### Passage proposé
━━━━━━━━━━━━━━━━━━━━━━━━━━━━━━
Résumé

Mémoire sur la fourniture des eaux nécessaires à la ville de Lyon… (1841)

Si l'on ne conteste pas la possibilité de procurer à notre ville en employant de puissants moteurs, toute l'eau que le luxe et l'embellissement peuvent réclamer, on contestera bien moins encore celle d'arriver au même but par la dérivation des sources, quand on examinera les restes de ces gigantesques monuments qui, pendant huit siècles, ont porté des masses d'eau jusque sur le plateau de Fourvières et dont M. Flachéron nous a fait connaître les détails dans un Mémoire qui lui a valu les suffrages de l'Académie de Lyon.
Source : Gallica

Mémoire sur la fourniture des eaux nécessaires à la ville de Lyon… (1841)

Paris nous envie les sources élevées de nos coteaux, le bas prix du combustible pour les machines à vapeur et les puissants moteurs hydrauliques dont notre ville peut disposer, car Lyon peut établir, à son gré, des aqueducs pareils à ceux de Rome des pompes à feu comme à Paris et à Londres, ou des roues mises en mouvement par les deux fleuves et qui donneront de plus beaux résultats que ceux que l'on obtient à Toulouse et à Philadelphie, si l'on sait bien profiter de la position.
━━━━━━━━━━━━━━━━━━━━━━━━━━━━━━
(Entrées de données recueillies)
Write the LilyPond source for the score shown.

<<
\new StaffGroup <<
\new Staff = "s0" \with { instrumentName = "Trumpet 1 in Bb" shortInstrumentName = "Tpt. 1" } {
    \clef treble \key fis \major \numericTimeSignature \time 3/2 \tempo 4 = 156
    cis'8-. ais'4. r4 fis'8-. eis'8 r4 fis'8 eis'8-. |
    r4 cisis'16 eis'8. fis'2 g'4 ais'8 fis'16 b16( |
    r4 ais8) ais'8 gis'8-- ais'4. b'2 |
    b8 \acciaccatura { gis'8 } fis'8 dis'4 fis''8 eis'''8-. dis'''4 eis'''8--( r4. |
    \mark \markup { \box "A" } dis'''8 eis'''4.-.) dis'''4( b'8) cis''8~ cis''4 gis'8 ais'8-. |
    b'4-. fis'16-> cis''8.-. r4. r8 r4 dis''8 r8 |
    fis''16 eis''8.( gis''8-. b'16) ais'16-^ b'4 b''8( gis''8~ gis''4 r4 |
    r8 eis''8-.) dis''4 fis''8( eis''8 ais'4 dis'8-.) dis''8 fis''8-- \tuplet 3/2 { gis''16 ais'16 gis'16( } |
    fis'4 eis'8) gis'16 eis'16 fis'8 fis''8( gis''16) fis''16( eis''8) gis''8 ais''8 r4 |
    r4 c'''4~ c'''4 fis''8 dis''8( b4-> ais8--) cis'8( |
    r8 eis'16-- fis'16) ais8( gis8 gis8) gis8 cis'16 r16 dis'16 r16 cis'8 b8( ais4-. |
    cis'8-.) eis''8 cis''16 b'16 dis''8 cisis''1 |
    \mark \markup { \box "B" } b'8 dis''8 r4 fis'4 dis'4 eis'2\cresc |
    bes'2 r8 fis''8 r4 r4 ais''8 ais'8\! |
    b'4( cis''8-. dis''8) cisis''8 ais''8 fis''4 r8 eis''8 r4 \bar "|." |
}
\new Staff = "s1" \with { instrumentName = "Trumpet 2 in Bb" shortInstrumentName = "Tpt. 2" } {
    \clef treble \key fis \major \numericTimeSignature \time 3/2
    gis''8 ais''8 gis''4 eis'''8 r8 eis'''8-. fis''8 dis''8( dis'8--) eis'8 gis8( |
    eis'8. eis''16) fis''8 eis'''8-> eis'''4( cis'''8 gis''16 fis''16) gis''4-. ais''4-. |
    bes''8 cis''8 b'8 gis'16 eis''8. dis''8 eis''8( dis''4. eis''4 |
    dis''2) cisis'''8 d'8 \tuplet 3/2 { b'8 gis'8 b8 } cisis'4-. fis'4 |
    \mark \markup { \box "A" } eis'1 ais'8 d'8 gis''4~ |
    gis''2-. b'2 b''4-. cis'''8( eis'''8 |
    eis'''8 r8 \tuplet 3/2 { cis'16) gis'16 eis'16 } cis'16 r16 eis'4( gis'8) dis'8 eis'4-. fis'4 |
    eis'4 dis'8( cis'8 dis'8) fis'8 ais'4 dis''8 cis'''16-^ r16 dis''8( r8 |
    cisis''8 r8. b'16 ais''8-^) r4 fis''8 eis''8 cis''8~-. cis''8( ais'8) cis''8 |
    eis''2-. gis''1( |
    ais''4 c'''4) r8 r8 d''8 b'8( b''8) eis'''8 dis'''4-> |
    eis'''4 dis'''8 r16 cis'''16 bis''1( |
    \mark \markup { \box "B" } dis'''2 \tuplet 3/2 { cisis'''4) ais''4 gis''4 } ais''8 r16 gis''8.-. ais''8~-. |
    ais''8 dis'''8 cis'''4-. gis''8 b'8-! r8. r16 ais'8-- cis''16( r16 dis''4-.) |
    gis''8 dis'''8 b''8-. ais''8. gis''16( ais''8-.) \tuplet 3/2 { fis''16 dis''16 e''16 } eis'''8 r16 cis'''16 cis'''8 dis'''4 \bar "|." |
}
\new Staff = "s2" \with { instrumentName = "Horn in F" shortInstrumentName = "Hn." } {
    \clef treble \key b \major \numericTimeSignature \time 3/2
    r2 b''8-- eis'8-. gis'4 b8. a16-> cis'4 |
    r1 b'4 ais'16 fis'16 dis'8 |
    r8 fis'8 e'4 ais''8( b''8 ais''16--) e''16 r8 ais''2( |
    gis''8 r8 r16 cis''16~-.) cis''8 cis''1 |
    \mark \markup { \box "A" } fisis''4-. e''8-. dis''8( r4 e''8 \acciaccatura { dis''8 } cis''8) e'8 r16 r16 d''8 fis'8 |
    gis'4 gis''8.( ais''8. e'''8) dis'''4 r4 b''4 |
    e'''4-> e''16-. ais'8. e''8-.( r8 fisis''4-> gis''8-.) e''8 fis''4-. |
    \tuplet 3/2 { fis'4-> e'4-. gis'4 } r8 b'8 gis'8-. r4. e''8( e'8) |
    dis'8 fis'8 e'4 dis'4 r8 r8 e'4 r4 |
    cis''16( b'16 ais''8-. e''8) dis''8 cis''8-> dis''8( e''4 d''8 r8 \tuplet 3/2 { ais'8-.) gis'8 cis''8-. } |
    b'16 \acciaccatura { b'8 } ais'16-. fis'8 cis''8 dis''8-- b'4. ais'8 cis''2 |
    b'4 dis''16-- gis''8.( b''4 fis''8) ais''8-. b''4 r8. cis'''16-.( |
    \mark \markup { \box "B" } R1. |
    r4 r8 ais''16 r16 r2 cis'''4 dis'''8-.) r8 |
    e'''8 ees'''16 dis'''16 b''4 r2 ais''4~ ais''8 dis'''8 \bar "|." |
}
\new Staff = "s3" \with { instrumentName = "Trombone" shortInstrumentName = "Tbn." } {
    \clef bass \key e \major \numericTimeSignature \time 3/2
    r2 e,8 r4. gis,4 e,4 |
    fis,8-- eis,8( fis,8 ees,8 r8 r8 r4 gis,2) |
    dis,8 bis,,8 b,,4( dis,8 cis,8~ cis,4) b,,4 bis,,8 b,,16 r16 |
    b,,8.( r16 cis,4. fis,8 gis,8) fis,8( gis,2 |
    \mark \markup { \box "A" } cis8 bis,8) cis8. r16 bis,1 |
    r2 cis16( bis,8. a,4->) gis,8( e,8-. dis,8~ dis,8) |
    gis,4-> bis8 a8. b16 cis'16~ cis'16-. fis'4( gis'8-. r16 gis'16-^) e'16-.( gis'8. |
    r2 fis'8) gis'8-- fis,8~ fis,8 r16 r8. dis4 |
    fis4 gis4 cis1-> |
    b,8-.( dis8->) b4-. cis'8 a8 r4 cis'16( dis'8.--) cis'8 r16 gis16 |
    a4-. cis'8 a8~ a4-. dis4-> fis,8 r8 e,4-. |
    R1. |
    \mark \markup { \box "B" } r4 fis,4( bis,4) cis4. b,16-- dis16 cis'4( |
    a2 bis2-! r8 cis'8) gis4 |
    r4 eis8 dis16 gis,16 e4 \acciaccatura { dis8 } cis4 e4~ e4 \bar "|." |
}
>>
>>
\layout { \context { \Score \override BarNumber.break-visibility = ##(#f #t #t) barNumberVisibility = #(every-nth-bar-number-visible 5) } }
━━━━━━━━━━━━━━━━━━━━━━━━━━━━━━
### Consignes
1. Répondez à ces questions d'après le passage sur l'approvisionnement en eau de Lyon :
(a) Pendant combien de siècles les monuments ont-ils porté des masses d'eau jusque sur le plateau de Fourvières ?
(b) Qui a fait connaître les détails de ces monuments dans un Mémoire ?
(c) Qu'est-ce que Paris envie à Lyon ?
2. Quelles villes le passage sur l'approvisionnement en eau de Lyon nomme-t-il ? Citez-les toutes.
3. Prolongez le passage sur l'approvisionnement en eau de Lyon au-delà de sa dernière phrase.
Le matériel fourni forme un ensemble distinct du passage sur l'approvisionnement en eau de Lyon.

### Réponses par tâche
1.
(a) Pendant huit siècles.
(b) M. Flachéron.
(c) Les sources élevées de ses coteaux, le bas prix du combustible pour les machines à vapeur et les puissants moteurs hydrauliques dont la ville peut disposer.

2. Lyon, Rome, Paris, Londres, Toulouse, Philadelphie.

3.
Source : Gallica

Mémoire sur la fourniture des eaux nécessaires à la ville de Lyon… (1841)

Mais en associant heureusement la dérivation et les moteurs hydrauliques en ce qu'ils présentent de plus rationnel, nous pouvons amener des eaux convenables dans tous les quartiers de la ville. La dépense, la puissance du moteur les difficultés d'exécution peuvent être calculées à l'avance. La fourniture est régularisée et assurée par la dérivation de sources qui n'ont pas varié depuis dix-huit siècles (1) .
Enfin nous ne détruisons aucune industrie nous créons, au contraire, au centre de la ville un moteur puissant d'un revenu net et assuré.